Angelicque White, associate professor of oceanography at the University of Hawaii at Mānoa School of Ocean and Earth Science and Technology (SOEST) was an invited speaker at TED’s first entirely science-focused Institute event, held at the National Academy of Sciences (NAS) in Washington, DC. A video of her talk, was made publicly available today.
The theme of the event, Catalyze, highlights the power of science to catalyze progress. “It allows us to explore our biggest questions, generate new ideas and seek out solutions.” At TED@NAS, 19 speakers and performers explored how science is igniting change and fueling our way forward — through radical collaboration, quantum leaps and bold thinking.
White investigates changes affecting microbes—the ocean’s smallest residents that live in every drop of seawater and are vital to the healthy functioning of our planet.
In her talk, White detailed her research on harmful algal blooms and rising carbon dioxide and ensuing ocean acidification, just two of the myriad problems facing our oceans.

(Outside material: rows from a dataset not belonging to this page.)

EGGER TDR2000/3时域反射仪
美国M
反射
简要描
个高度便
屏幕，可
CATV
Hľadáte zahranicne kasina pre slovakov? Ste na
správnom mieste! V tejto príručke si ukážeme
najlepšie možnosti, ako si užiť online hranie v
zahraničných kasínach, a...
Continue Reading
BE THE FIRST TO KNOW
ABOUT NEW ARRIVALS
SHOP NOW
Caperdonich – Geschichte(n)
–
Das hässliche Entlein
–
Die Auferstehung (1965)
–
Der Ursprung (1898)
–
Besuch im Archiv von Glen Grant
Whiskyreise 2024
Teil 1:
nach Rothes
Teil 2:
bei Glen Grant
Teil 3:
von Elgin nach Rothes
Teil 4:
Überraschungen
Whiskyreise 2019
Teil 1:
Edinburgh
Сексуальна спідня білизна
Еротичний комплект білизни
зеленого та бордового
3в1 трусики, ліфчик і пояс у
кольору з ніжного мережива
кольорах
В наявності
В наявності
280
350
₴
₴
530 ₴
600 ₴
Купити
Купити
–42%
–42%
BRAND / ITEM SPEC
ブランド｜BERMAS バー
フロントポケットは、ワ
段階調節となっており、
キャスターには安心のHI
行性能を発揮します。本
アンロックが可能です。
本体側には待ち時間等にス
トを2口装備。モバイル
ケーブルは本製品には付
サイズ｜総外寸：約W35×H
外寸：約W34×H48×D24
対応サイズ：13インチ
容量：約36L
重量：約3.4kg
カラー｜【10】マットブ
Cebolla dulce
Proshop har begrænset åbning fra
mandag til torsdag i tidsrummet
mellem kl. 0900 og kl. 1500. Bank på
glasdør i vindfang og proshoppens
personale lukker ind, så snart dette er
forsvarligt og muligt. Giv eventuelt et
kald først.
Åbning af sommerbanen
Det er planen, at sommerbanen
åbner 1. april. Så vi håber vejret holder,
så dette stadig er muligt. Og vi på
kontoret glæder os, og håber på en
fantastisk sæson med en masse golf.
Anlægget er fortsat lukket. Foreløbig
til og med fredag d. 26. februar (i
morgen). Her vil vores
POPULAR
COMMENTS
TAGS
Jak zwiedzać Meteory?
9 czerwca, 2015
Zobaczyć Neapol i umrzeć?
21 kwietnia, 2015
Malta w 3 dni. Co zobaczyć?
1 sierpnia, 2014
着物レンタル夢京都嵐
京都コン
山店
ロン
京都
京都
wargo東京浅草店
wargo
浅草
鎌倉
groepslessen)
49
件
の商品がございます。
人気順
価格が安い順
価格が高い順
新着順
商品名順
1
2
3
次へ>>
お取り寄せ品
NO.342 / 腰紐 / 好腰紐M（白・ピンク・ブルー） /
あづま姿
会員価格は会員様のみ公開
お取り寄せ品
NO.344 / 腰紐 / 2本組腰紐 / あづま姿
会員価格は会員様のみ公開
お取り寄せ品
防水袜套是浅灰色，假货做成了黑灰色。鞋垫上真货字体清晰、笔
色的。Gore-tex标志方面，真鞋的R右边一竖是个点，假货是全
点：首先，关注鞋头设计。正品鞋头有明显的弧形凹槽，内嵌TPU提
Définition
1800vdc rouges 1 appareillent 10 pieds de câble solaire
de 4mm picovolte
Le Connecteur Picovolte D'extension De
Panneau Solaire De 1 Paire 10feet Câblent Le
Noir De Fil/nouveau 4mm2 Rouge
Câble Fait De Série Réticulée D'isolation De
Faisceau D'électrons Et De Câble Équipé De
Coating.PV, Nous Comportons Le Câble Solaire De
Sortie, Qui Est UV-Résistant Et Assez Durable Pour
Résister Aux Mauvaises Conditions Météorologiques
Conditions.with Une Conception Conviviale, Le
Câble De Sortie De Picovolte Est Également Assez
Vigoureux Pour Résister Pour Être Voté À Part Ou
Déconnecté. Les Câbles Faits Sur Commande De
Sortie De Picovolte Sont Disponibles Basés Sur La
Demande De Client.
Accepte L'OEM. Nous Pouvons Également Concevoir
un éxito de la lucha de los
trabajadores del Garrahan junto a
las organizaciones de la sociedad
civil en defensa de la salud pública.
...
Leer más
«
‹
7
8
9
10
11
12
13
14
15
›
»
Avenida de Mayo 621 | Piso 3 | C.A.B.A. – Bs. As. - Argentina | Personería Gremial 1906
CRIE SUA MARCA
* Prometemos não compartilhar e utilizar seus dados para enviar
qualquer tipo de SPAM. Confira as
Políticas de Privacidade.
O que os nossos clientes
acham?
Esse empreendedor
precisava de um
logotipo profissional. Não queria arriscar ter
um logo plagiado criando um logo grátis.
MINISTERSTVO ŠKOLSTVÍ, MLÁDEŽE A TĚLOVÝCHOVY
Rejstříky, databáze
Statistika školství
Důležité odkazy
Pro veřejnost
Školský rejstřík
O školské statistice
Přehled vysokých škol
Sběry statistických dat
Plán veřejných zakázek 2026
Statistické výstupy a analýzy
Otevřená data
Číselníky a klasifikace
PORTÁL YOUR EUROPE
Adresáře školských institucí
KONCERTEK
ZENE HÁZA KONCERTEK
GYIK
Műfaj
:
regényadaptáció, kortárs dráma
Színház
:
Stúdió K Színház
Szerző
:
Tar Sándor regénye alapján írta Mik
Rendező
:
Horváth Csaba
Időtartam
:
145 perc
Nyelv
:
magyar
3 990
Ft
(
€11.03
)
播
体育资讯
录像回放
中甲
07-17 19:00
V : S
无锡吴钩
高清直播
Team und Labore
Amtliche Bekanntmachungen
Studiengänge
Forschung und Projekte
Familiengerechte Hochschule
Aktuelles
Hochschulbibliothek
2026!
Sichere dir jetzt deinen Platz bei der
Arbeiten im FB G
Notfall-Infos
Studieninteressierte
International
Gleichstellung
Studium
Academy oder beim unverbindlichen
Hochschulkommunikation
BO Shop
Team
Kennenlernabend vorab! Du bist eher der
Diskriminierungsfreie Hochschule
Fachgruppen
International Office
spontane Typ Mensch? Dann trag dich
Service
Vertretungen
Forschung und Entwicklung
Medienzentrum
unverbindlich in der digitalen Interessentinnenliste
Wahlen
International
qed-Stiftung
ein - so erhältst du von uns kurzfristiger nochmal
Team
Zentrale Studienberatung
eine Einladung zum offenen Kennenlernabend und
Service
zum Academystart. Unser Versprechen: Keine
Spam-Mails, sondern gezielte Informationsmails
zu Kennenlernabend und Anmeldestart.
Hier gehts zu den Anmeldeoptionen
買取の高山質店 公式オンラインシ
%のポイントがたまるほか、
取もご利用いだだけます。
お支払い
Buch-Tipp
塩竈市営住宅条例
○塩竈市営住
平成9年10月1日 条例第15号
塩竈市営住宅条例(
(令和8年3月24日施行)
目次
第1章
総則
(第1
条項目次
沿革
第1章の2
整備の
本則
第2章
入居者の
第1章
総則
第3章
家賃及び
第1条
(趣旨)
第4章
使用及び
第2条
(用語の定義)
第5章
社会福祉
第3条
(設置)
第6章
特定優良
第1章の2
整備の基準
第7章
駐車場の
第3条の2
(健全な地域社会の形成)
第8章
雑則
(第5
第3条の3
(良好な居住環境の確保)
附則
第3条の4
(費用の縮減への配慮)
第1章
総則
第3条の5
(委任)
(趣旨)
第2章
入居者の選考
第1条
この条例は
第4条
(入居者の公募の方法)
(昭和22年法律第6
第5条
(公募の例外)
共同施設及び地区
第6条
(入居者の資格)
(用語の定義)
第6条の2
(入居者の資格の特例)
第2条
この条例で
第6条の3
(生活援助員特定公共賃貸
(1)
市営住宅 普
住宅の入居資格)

“It seems like a lot to take in,” she said “but again the oceans are immensely resilient, we just need to avoid going too far down this path. For just that reason I believe sustained observation of the ocean and indeed the entire planet is the moral imperative for my generation. We are bearing witness to the effects of humans on the natural world and by doing so it gives us a chance to adapt and change if we are willing to do so.”
More about Angel White
White joined the UH Mānoa Department of Oceanography in 2018 and is the principal investigator of the Hawaii Ocean Time-series and an investigator in the Simons Collaboration on Ocean Processes and Ecology. She was named an Alfred P. Sloan Fellow in 2012 and was a recipient of the American Geophysical Union Ocean Sciences Early Career Award in 2015 as well as the Association of the Sciences of Limnology and Oceanography Yentsch-Schindler Early Career Award in 2016.